* **Goal**: Reproduce every line of the rows below word for word, omitting the pictures.

#### Input rows ####

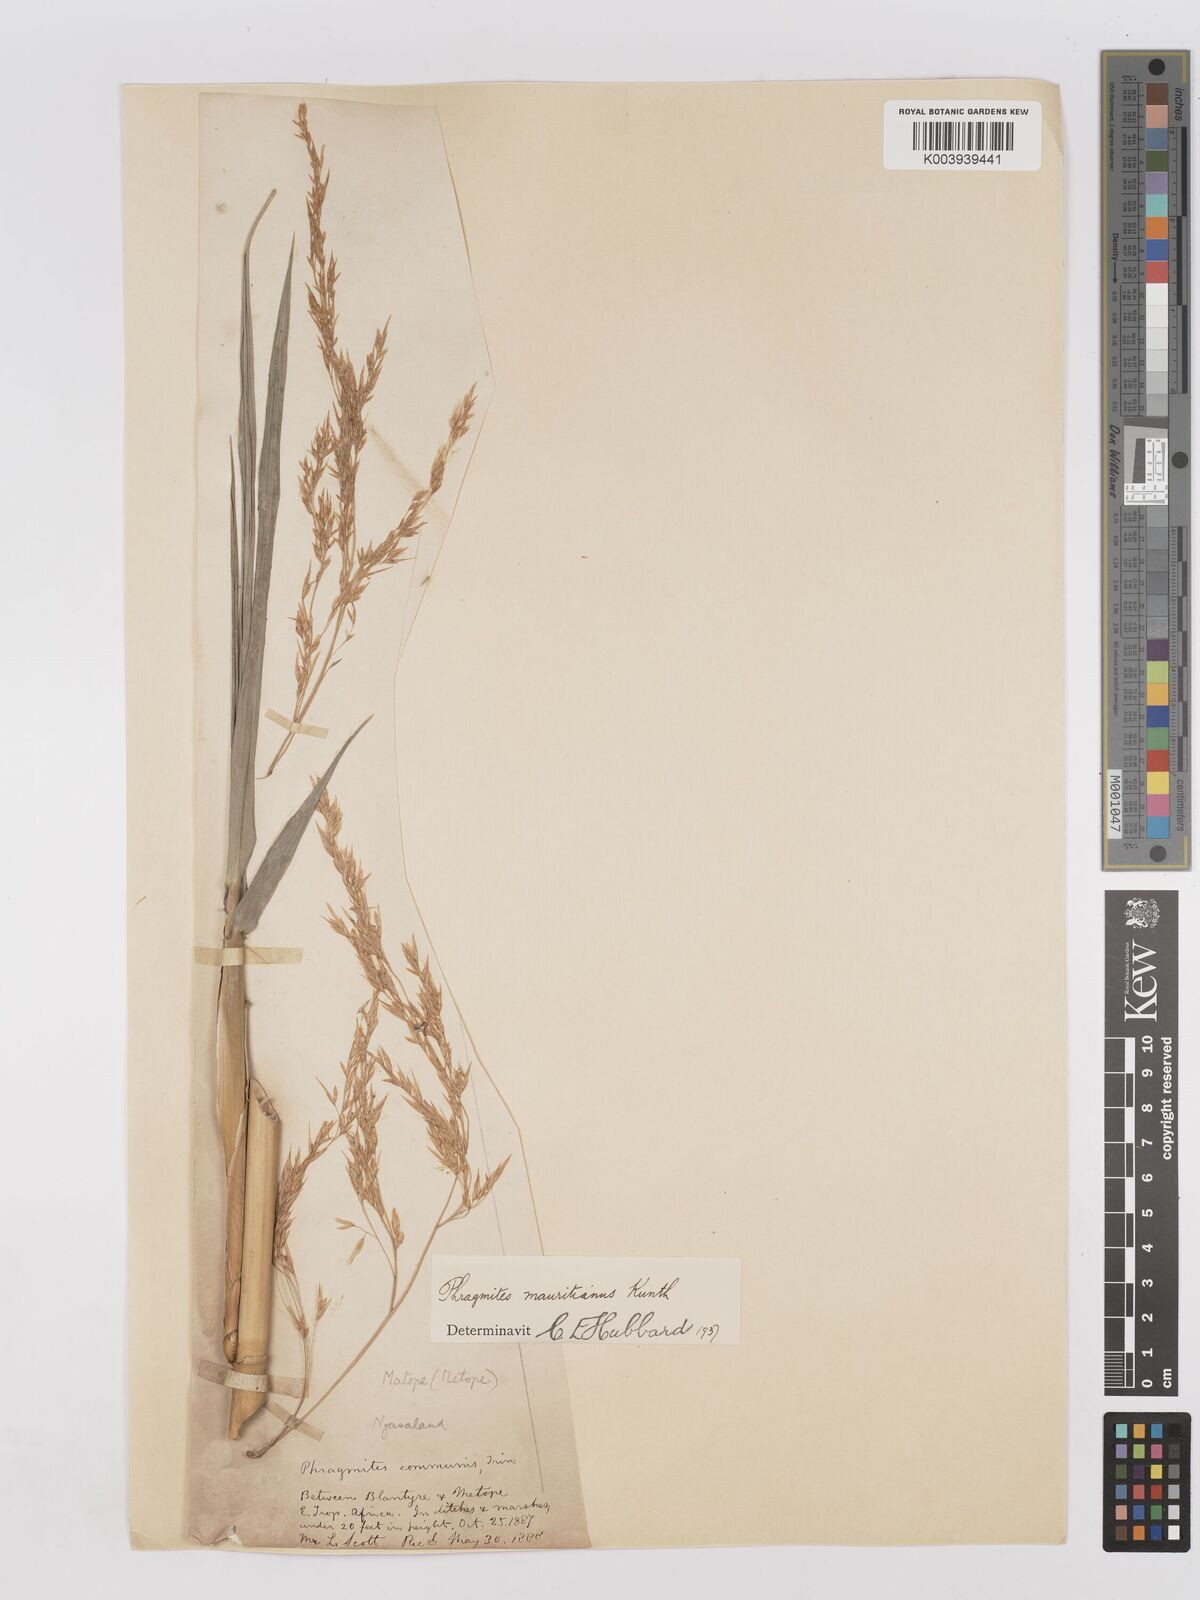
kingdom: Plantae
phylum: Tracheophyta
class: Liliopsida
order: Poales
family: Poaceae
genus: Phragmites
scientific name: Phragmites mauritianus
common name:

####

* **Output for this exercise**:
kingdom: Plantae
phylum: Tracheophyta
class: Liliopsida
order: Poales
family: Poaceae
genus: Phragmites
scientific name: Phragmites mauritianus
common name:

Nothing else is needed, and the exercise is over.